Am Mittwoch starten wir mit der Vorbereitung. Die Jungs hatten fünf Wochen Pause, jetzt müssen wir erstmal schauen, in welchem Zustand sie sich befinden. Nun stehen erstmal ein paar „Schweineeinheiten“ an, das wissen die Jungs auch. Aber selbst dabei werden wir Spaß haben. In jedem Fall werden wir weiter an unserer defensiven Stabilität arbeiten. Wir haben nicht so viele Gegentore kassiert, haben aber in vielen Spielen gegnerische Chancen zugelassen und das müssen wir abstellen. Da sind alle gefordert, nicht nur die Verteidiger.

 

Wie lautet die Zielsetzung aus deiner Sicht?

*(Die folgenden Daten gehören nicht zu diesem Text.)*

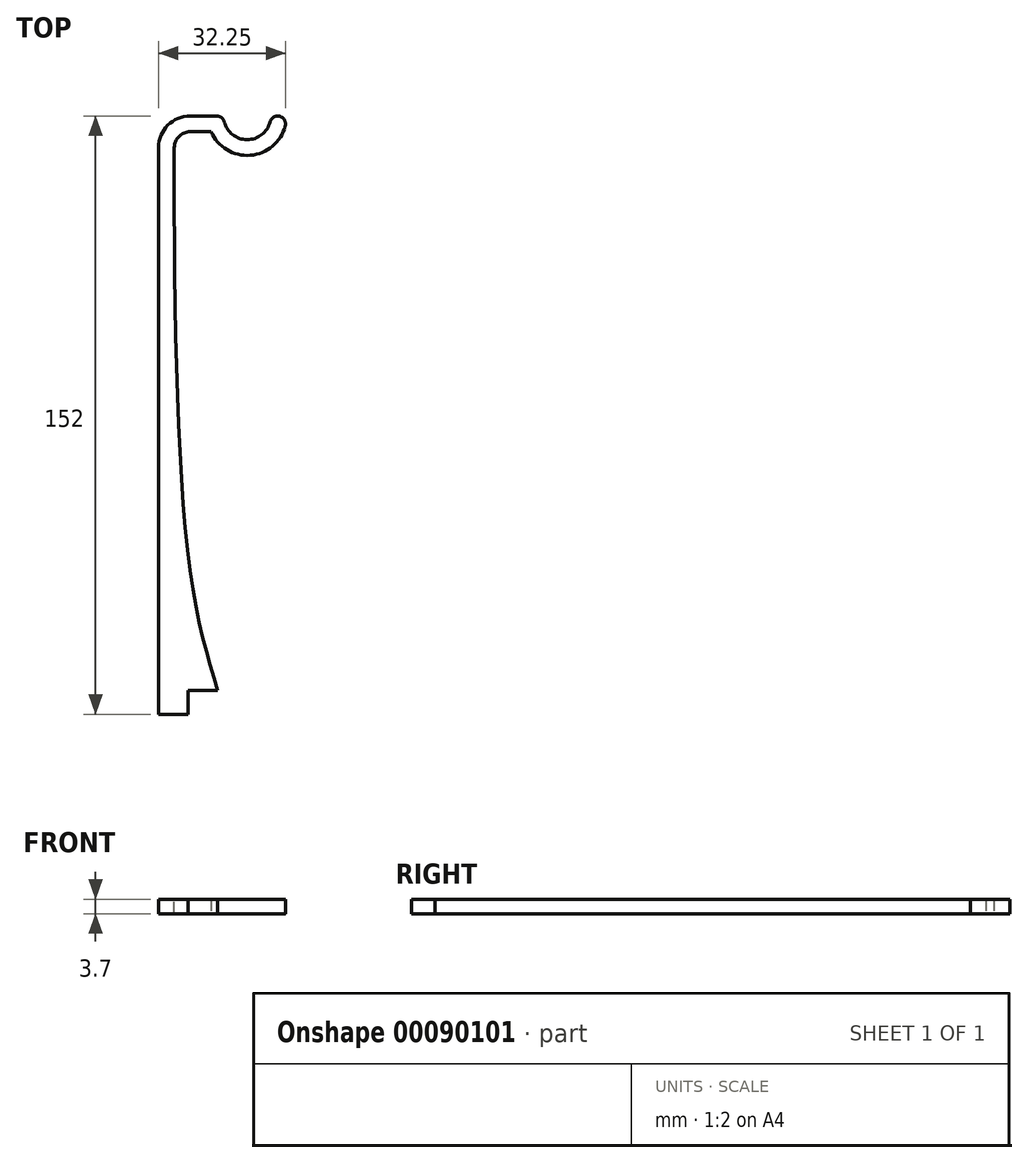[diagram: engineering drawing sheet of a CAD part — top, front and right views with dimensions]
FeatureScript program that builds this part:
annotation { "Feature Type Name" : "Feature", "Feature Type Description" : "" }
export const myFeature = defineFeature(function(context is Context, id is Id, definition is map)
    precondition{}
    {
        {
            var Q0;
            Q0=qCreatedBy(makeId("Top.planeOp"),FACE);
            var sketch = newSketch(context, id + "F0", { "sketchPlane" : qUnion([Q0])});
            skLineSegment(sketch, "E0", {"start": v(0, 0) * mm, "end": v(0, 138) * mm});
            skArc(sketch, "E1", {"start": v(16.7, 144.5) * mm, "mid": v(22.5, 140) * mm, "end": v(28.3, 144.5) * mm});
            skLineSegment(sketch, "E2", {"start": v(14.75, 146) * mm, "end": v(8, 146) * mm});
            skArc(sketch, "E3.0", {"start": v(13.33, 142) * mm, "mid": v(23.3, 136.03) * mm, "end": v(32.18, 143.5) * mm});
            skLineSegment(sketch, "E4", {"start": v(7.99, 142) * mm, "end": v(13.33, 142) * mm});
            skLineSegment(sketch, "E5", {"start": v(0, 0) * mm, "end": v(7.5, 0) * mm});
            skLineSegment(sketch, "E6", {"start": v(7.5, 0) * mm, "end": v(15, 0) * mm});
            skFitSpline(sketch, "E7", {"points": [v(4, 142) * mm, v(7.78, 32.09) * mm, v(15, 0) * mm], "startDerivative": vector(-0.68, -185.8) * mm, "endDerivative": vector(22.88, -75.96) * mm});
            skLineSegment(sketch, "E8", {"start": v(30.25, 146) * mm, "end": v(30.25, 146) * mm});
            skLineSegment(sketch, "E9.top", {"start": v(0, -6) * mm, "end": v(7.5, -6) * mm});
            skLineSegment(sketch, "E9.left", {"start": v(0, 0) * mm, "end": v(0, -6) * mm});
            skLineSegment(sketch, "E9.right", {"start": v(7.5, 0) * mm, "end": v(7.5, -6) * mm});
            skPoint(sketch, "E10.visualSharp", {"position": v(16.5, 146) * mm});
            skArc(sketch, "E10.filletArc", {"start": v(16.7, 144.5) * mm, "mid": v(15.98, 145.58) * mm, "end": v(14.75, 146) * mm});
            skPoint(sketch, "E11.visualSharp", {"position": v(28.5, 146) * mm});
            skArc(sketch, "E11.filletArc", {"start": v(30.25, 146) * mm, "mid": v(29.02, 145.58) * mm, "end": v(28.3, 144.5) * mm});
            skPoint(sketch, "E12.visualSharp", {"position": v(32.5, 146) * mm});
            skArc(sketch, "E12.filletArc", {"start": v(32.18, 143.5) * mm, "mid": v(31.83, 145.22) * mm, "end": v(30.25, 146) * mm});
            skArc(sketch, "E13.filletArc", {"start": v(7.99, 142) * mm, "mid": v(5.16, 140.83) * mm, "end": v(3.99, 138) * mm});
            skPoint(sketch, "E14.visualSharp", {"position": v(0, 146) * mm});
            skArc(sketch, "E14.filletArc", {"start": v(8, 146) * mm, "mid": v(2.34, 143.66) * mm, "end": v(0, 138) * mm});
            skSolve(sketch);
        }
        {
            var Q0;
            Q0=makeQuery(id+"F0.imprint","IMPRINT",FACE,{"disambiguationData":[TD([[makeQuery(id+"F0.imprint","IMPRINT",EDGE,{"derivedFrom":sQuery(id+"F0.wireOp",EDGE,"E5")}),-1.0]])]});
            var Q1;
            Q1=makeQuery(id+"F0.imprint","IMPRINT",FACE,{"disambiguationData":[TD([[makeQuery(id+"F0.imprint","IMPRINT",EDGE,{"derivedFrom":sQuery(id+"F0.wireOp",EDGE,"E0")}),-1.0]])]});
            extrude(context, id + "F1", {"entities" : qUnion([Q0, Q1]), "depth" : 3.7 * mm});
        }
    });
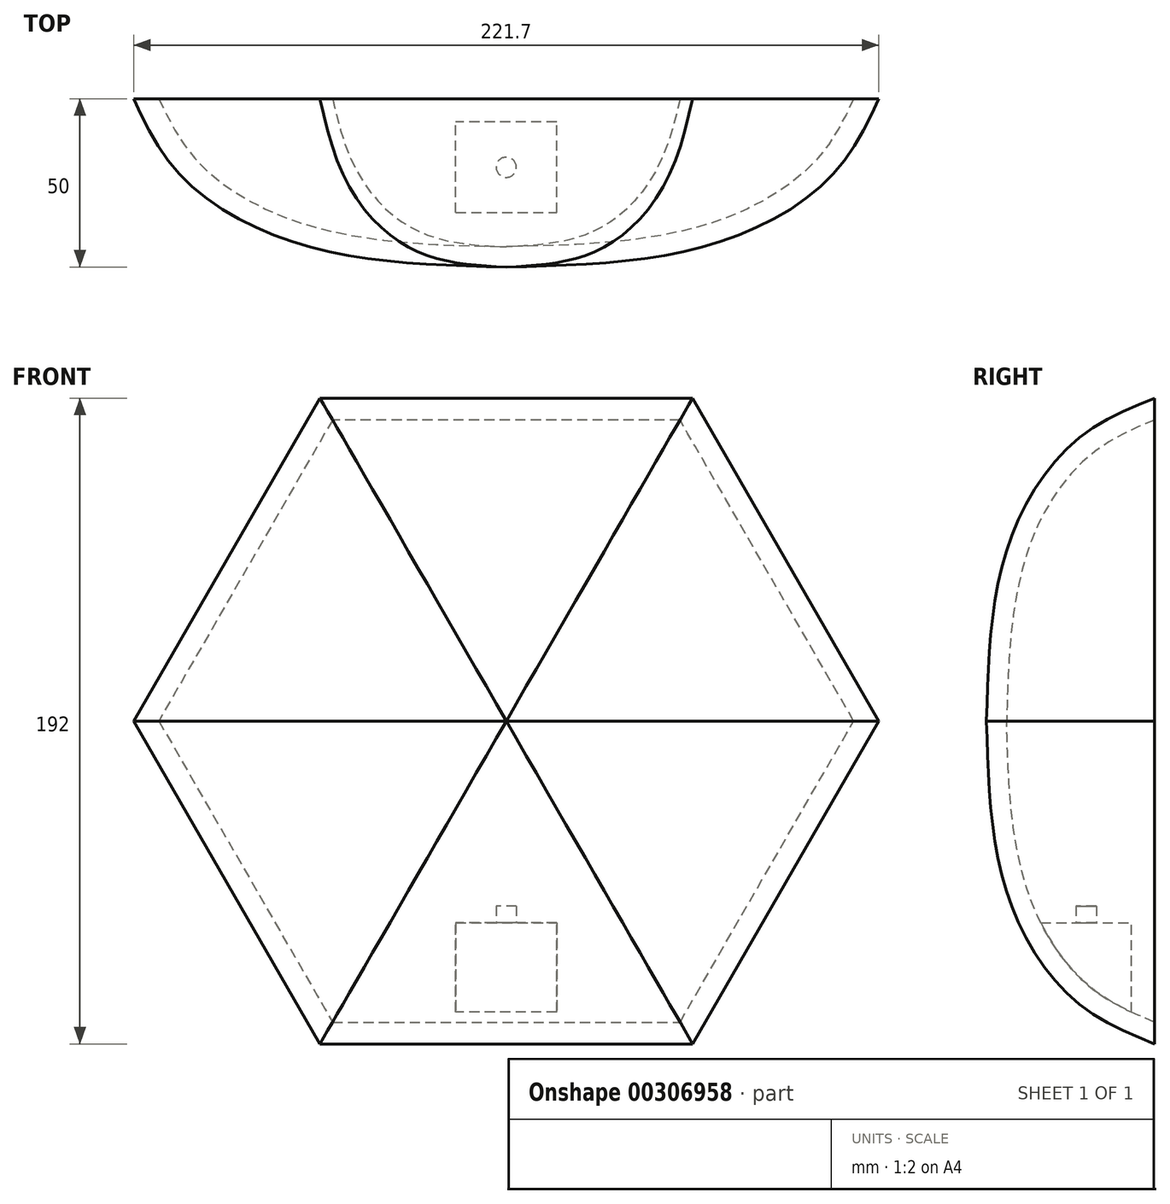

Wenn ich jetzt sage, dass wir im vorderen Drittel mit Platz fünf zufrieden sind, nimmt mir das sicher keiner ab. Meisterschaft würde ich aber auch nicht unbedingt sagen. Wenn wir so spielen, wie wir uns das vorstellen und nicht auf irgendwelche Ideen kommen, dann werden wir dort landen. Es darf dazu aber niemand abheben, alle müssen zu hundert Prozent konzentriert zu Werke gehen. Letztendlich machen wir unser Ziel nicht von einer Platzierung abhängig, sondern wollen, dass die Jungs das Maximum aus sich herausholen – und da geht immer noch ein Stückchen mehr.

 

Kommen wir zum Schluss noch auf das Thema Jugendarbeit zu sprechen. Die steht beim SC Hessen Dreieich ganz oben auf der Flagge. Mit Youssef Mokhtari habt ihr den U19-Trainer als Spieler in euren Reihen. Man kann also davon ausgehen, dass ihr bestens mit der Jugend verzahnt seid?

Absolut. Und nicht bloß wegen Moki. Jugendleiter Manuel Hiemenz sitzt bei uns im Büro und wir pflegen zu allen Trainern den Kontakt. Wir haben da einen sehr guten Einblick. Man muss sehen, dass im vergangenen Sommer ein Riesenumbruch stattgefunden hat. Die ganze Fusion war ein sehr aufwendiger Kraftakt. Dafür ist die erste Entwicklung schon sehr erfreulich. Ich beobachte die Mannschaften oft beim Training. Da ist Zug drin. Ich hätte nicht gedacht, dass das schon so gut angehen würde. Und was die U19 betrifft: Moki ist oft bei uns im Büro – vor allem, um sich an der Kaffeemaschine zu bedienen (lacht). Aber Spaß beiseite: Er ist genauso fußballkrank wie wir. Er macht sich viele Gedanken zu seiner Mannschaft. Und wenn man sieht, wie er das eigene Training und das seiner Jungs unter einen Hut bekommt, kann man nur sagen: Er reißt von uns allen vermutlich die meiste Zeit hier im Sportpark ab.